# Mimosa wood



## WooDR67 (Jan 26, 2012)

Unfortunately, I recently had to cut down a large Mimosa tree in my front yard. It was about 30 years old and it was hit by the drought pretty badly. 
I was wondering if I had the wood milled, what are practical uses for the wood. I've seen it used for turning but I'm not into turning (yet).
I milled a 3' x 3'x piece of a large limb but I would really like to work with the 5' tall stump I have yet to cut down. Its about 15" in diameter. Any suggestions?


----------



## bhog (Jan 13, 2011)

I would think its too soft for most stuff.Maybe fret work?


----------



## gfadvm (Jan 13, 2011)

Grizzman just posted a mimosa box that is really cool looking! I have a dead mimosa that I can't wait to cut up to see if Oklahoma mimosa looks as nice as Alabama mimosa.


----------



## WooDR67 (Jan 26, 2012)

The only problem is that the tree has been slowly dying for the last two years and the parts that would have naturally dried were chewed up by carpenter ants.
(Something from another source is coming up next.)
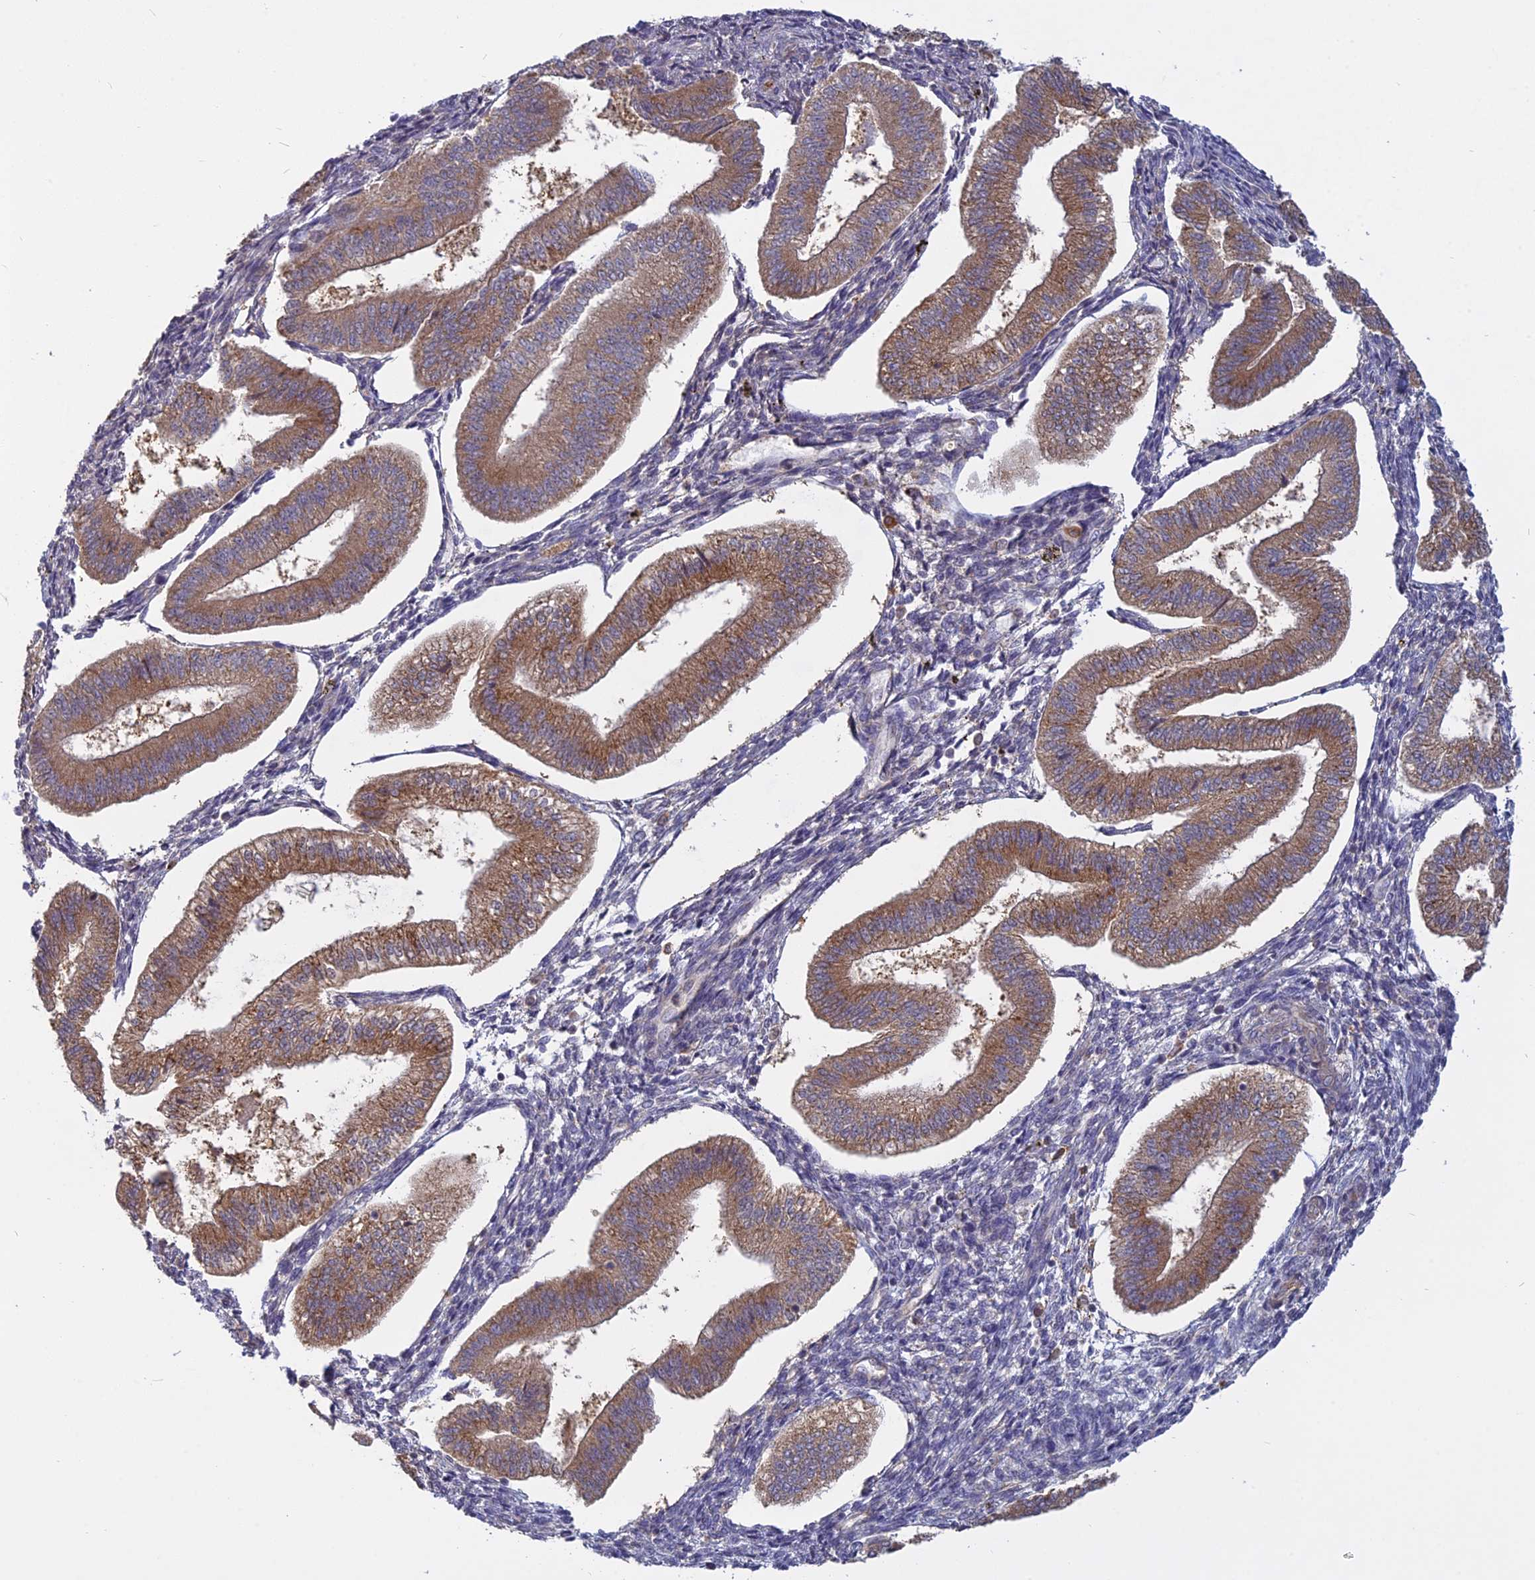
{"staining": {"intensity": "weak", "quantity": "<25%", "location": "cytoplasmic/membranous"}, "tissue": "endometrium", "cell_type": "Cells in endometrial stroma", "image_type": "normal", "snomed": [{"axis": "morphology", "description": "Normal tissue, NOS"}, {"axis": "topography", "description": "Endometrium"}], "caption": "Human endometrium stained for a protein using immunohistochemistry (IHC) reveals no staining in cells in endometrial stroma.", "gene": "TMEM208", "patient": {"sex": "female", "age": 34}}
So what Im left with now is "green" wood that needs to be dried (assuming Ill bother getting it milled) How long does it take to dry for indoor use?


----------



## Nomad62 (Apr 20, 2010)

Mimosa has the potential to be stunningly beautiful wood, provided it doesnt crack as it dries/shrinks…and it almost always does. Using a crack prevention product when you slice it up is almost necessary to ensure its survival. It will take around 6 months to dry if you cut it 1" thick, longer if you slice it thicker, if you put it indoors after a month or so of air drying. As always, it's gonna be up to you as to whether or not it will be worth it.


----------



## WooDR67 (Jan 26, 2012)

What can I use for crack prevention?


----------